━━━━━ Supplied material ━━━━━
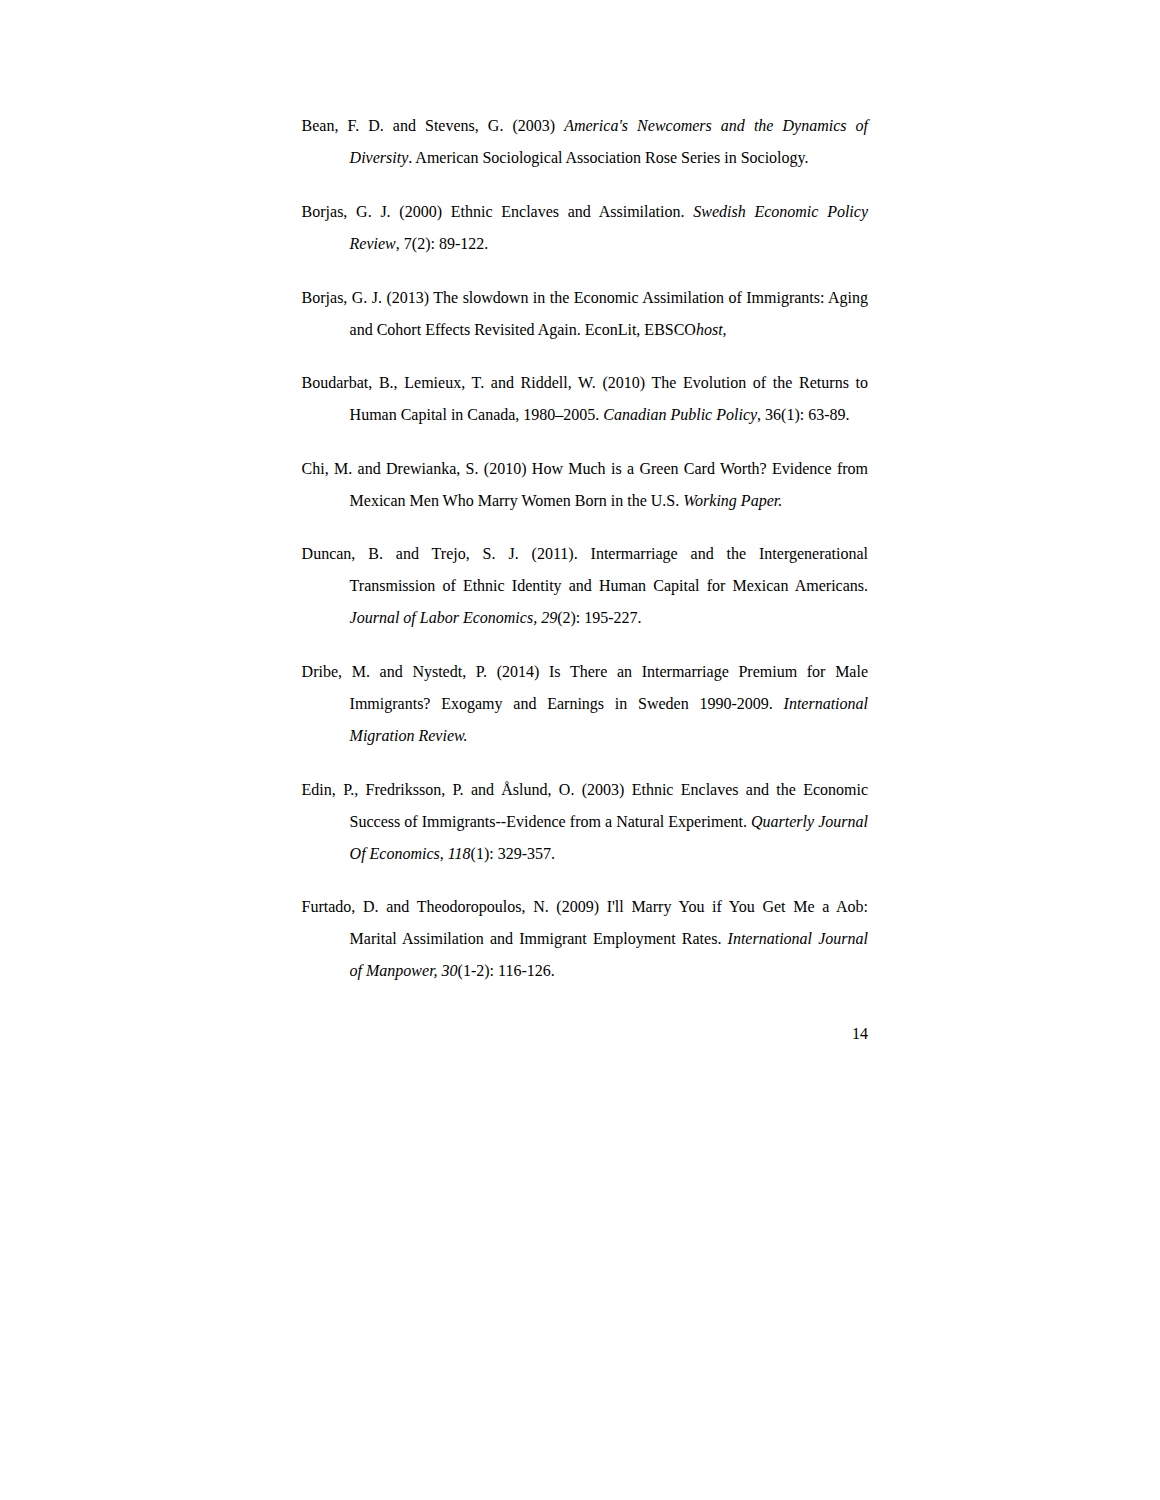Bean, F. D. and Stevens, G. (2003) America's Newcomers and the Dynamics of Diversity. American Sociological Association Rose Series in Sociology.
Borjas, G. J. (2000) Ethnic Enclaves and Assimilation. Swedish Economic Policy Review, 7(2): 89-122.
Borjas, G. J. (2013) The slowdown in the Economic Assimilation of Immigrants: Aging and Cohort Effects Revisited Again. EconLit, EBSCOhost,
Boudarbat, B., Lemieux, T. and Riddell, W. (2010) The Evolution of the Returns to Human Capital in Canada, 1980–2005. Canadian Public Policy, 36(1): 63-89.
Chi, M. and Drewianka, S. (2010) How Much is a Green Card Worth? Evidence from Mexican Men Who Marry Women Born in the U.S. Working Paper.
Duncan, B. and Trejo, S. J. (2011). Intermarriage and the Intergenerational Transmission of Ethnic Identity and Human Capital for Mexican Americans. Journal of Labor Economics, 29(2): 195-227.
Dribe, M. and Nystedt, P. (2014) Is There an Intermarriage Premium for Male Immigrants? Exogamy and Earnings in Sweden 1990-2009. International Migration Review.
Edin, P., Fredriksson, P. and Åslund, O. (2003) Ethnic Enclaves and the Economic Success of Immigrants--Evidence from a Natural Experiment. Quarterly Journal Of Economics, 118(1): 329-357.
Furtado, D. and Theodoropoulos, N. (2009) I'll Marry You if You Get Me a Aob: Marital Assimilation and Immigrant Employment Rates. International Journal of Manpower, 30(1-2): 116-126.
14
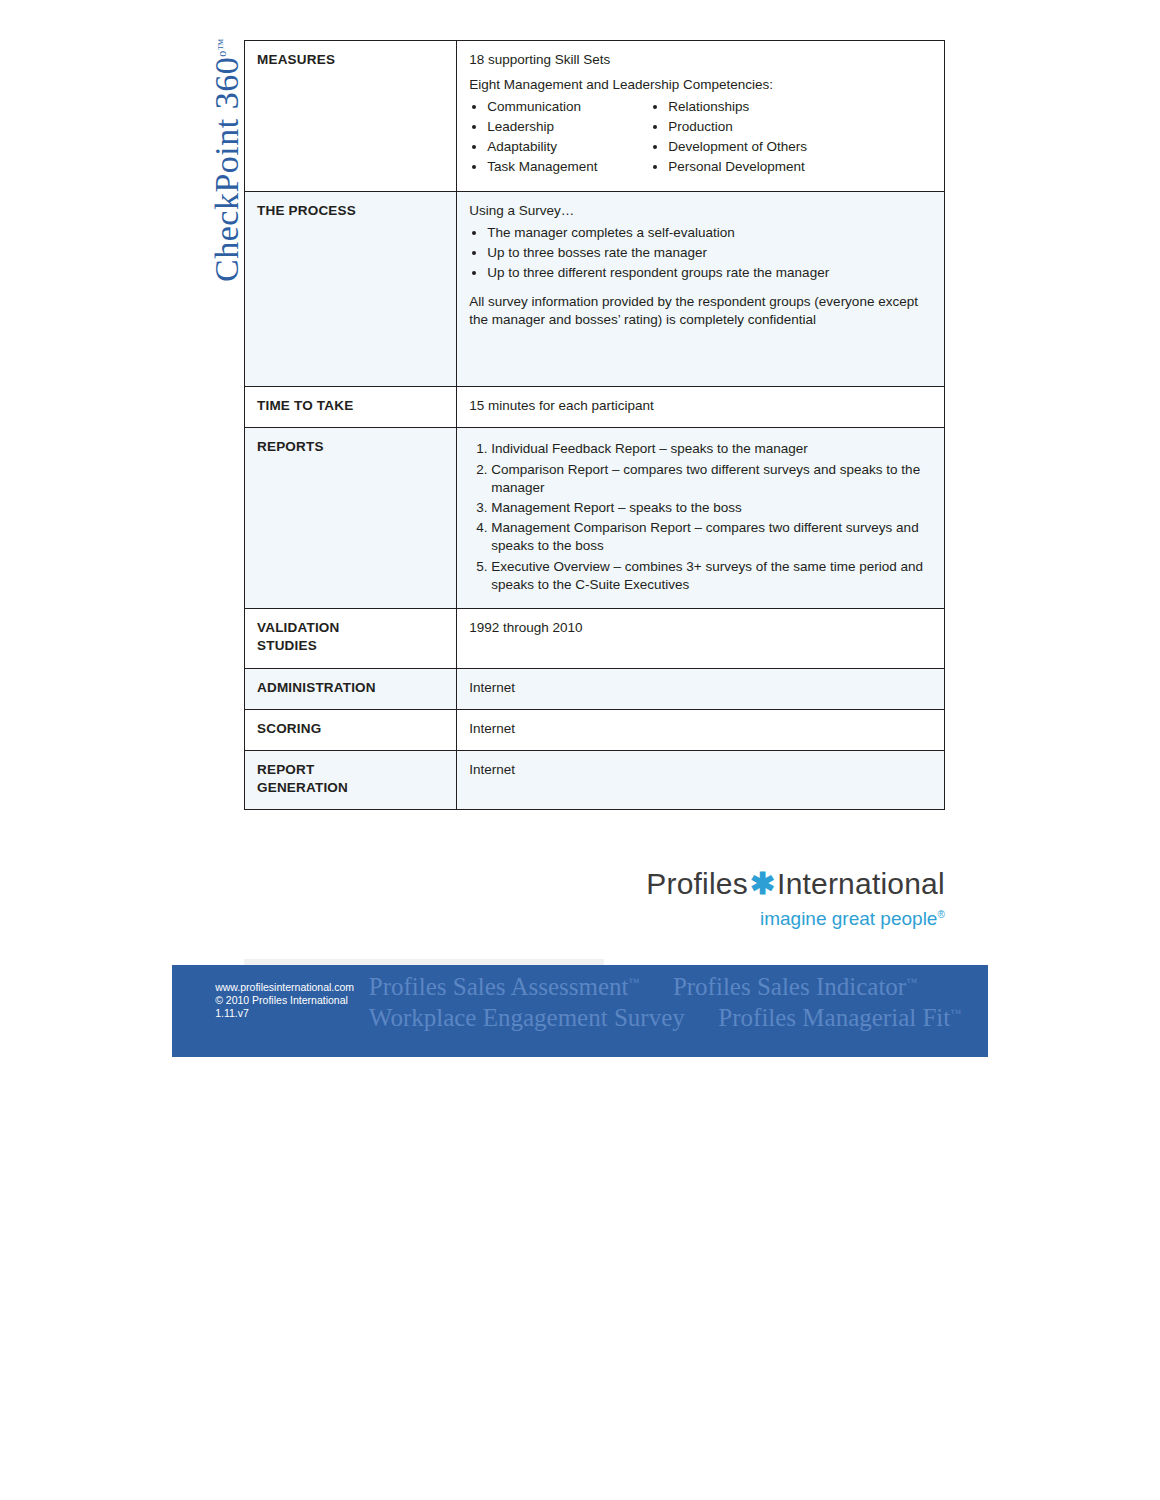CheckPoint 360o™
| Measures | 18 supporting Skill Sets Eight Management and Leadership Competencies: Communication Leadership Adaptability Task Management Relationships Production Development of Others Personal Development |
| The Process | Using a Survey… The manager completes a self-evaluation Up to three bosses rate the manager Up to three different respondent groups rate the manager All survey information provided by the respondent groups (everyone except the manager and bosses’ rating) is completely confidential |
| Time to Take | 15 minutes for each participant |
| Reports | Individual Feedback Report – speaks to the manager Comparison Report – compares two different surveys and speaks to the manager Management Report – speaks to the boss Management Comparison Report – compares two different surveys and speaks to the boss Executive Overview – combines 3+ surveys of the same time period and speaks to the C-Suite Executives |
| Validation Studies | 1992 through 2010 |
| Administration | Internet |
| Scoring | Internet |
| Report Generation | Internet |
Contact Us
Contact us for a complimentary, risk free study offer!
Call us today! (800) 960-9612
Profiles✱International
imagine great people®
www.profilesinternational.com
© 2010 Profiles International
1.11.v7
Profiles Sales Assessment™ Profiles Sales Indicator™ Workplace Engagement Survey Profiles Managerial Fit™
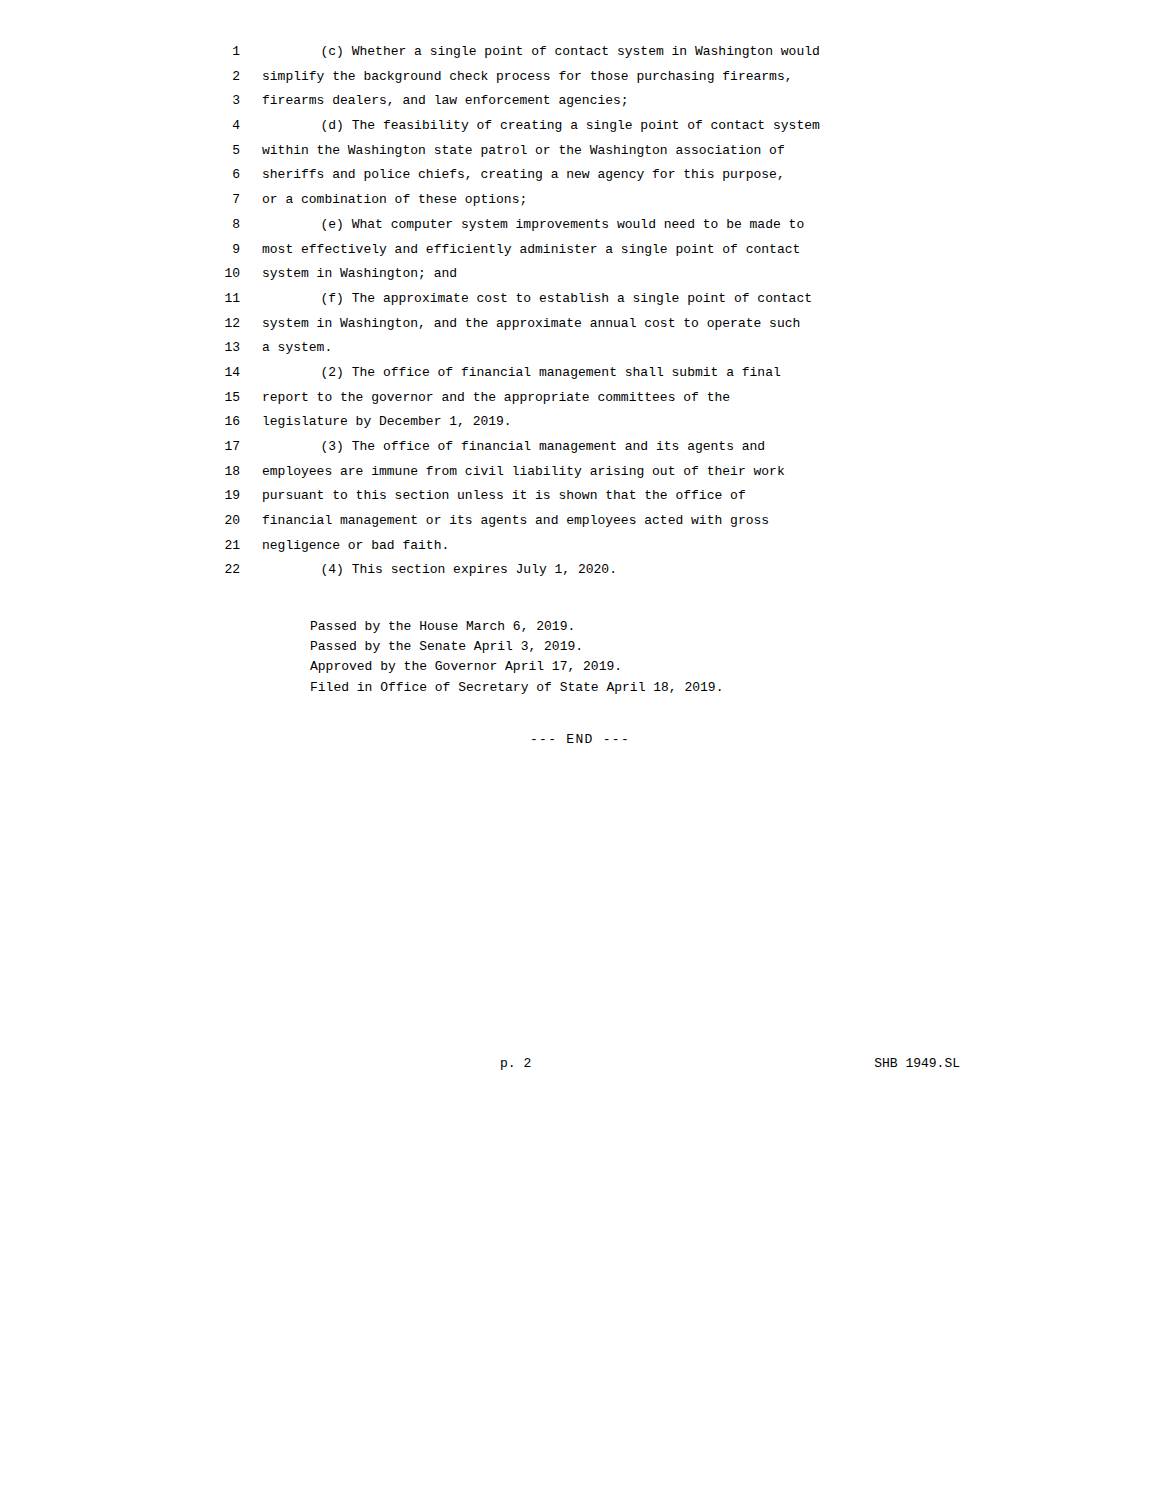1
(c) Whether a single point of contact system in Washington would
2
simplify the background check process for those purchasing firearms,
3
firearms dealers, and law enforcement agencies;
4
(d) The feasibility of creating a single point of contact system
5
within the Washington state patrol or the Washington association of
6
sheriffs and police chiefs, creating a new agency for this purpose,
7
or a combination of these options;
8
(e) What computer system improvements would need to be made to
9
most effectively and efficiently administer a single point of contact
10
system in Washington; and
11
(f) The approximate cost to establish a single point of contact
12
system in Washington, and the approximate annual cost to operate such
13
a system.
14
(2) The office of financial management shall submit a final
15
report to the governor and the appropriate committees of the
16
legislature by December 1, 2019.
17
(3) The office of financial management and its agents and
18
employees are immune from civil liability arising out of their work
19
pursuant to this section unless it is shown that the office of
20
financial management or its agents and employees acted with gross
21
negligence or bad faith.
22
(4) This section expires July 1, 2020.
Passed by the House March 6, 2019.
Passed by the Senate April 3, 2019.
Approved by the Governor April 17, 2019.
Filed in Office of Secretary of State April 18, 2019.
--- END ---
p. 2
SHB 1949.SL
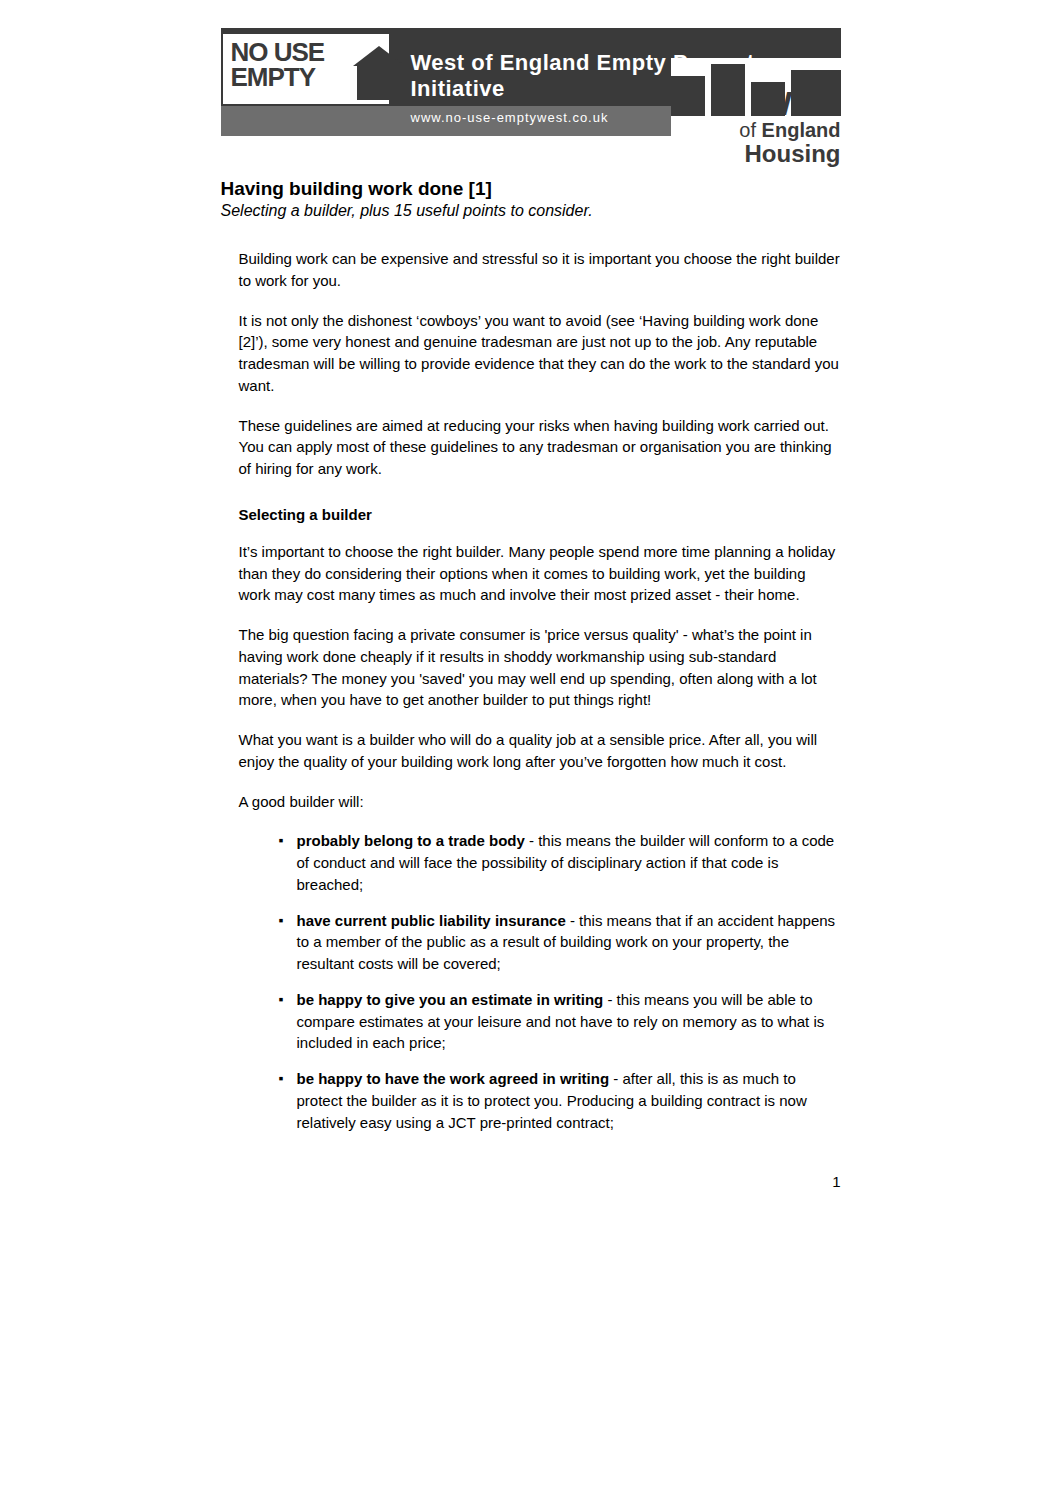NO USE
EMPTY
West of England Empty Property Initiative
www.no-use-emptywest.co.uk
The
West
of England
Housing
Having building work done [1]
Selecting a builder, plus 15 useful points to consider.
Building work can be expensive and stressful so it is important you choose the right builder to work for you.
It is not only the dishonest ‘cowboys’ you want to avoid (see ‘Having building work done [2]’), some very honest and genuine tradesman are just not up to the job. Any reputable tradesman will be willing to provide evidence that they can do the work to the standard you want.
These guidelines are aimed at reducing your risks when having building work carried out. You can apply most of these guidelines to any tradesman or organisation you are thinking of hiring for any work.
Selecting a builder
It’s important to choose the right builder. Many people spend more time planning a holiday than they do considering their options when it comes to building work, yet the building work may cost many times as much and involve their most prized asset - their home.
The big question facing a private consumer is 'price versus quality' - what’s the point in having work done cheaply if it results in shoddy workmanship using sub-standard materials? The money you 'saved' you may well end up spending, often along with a lot more, when you have to get another builder to put things right!
What you want is a builder who will do a quality job at a sensible price. After all, you will enjoy the quality of your building work long after you’ve forgotten how much it cost.
A good builder will:
probably belong to a trade body - this means the builder will conform to a code of conduct and will face the possibility of disciplinary action if that code is breached;
have current public liability insurance - this means that if an accident happens to a member of the public as a result of building work on your property, the resultant costs will be covered;
be happy to give you an estimate in writing - this means you will be able to compare estimates at your leisure and not have to rely on memory as to what is included in each price;
be happy to have the work agreed in writing - after all, this is as much to protect the builder as it is to protect you. Producing a building contract is now relatively easy using a JCT pre-printed contract;
1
━━━━━
*Your instructions:*
Among the records, find every line with the word "Internet" and copy it.

*Output for this task:*
| Administration | Internet |
| Scoring | Internet |
| Report Generation | Internet |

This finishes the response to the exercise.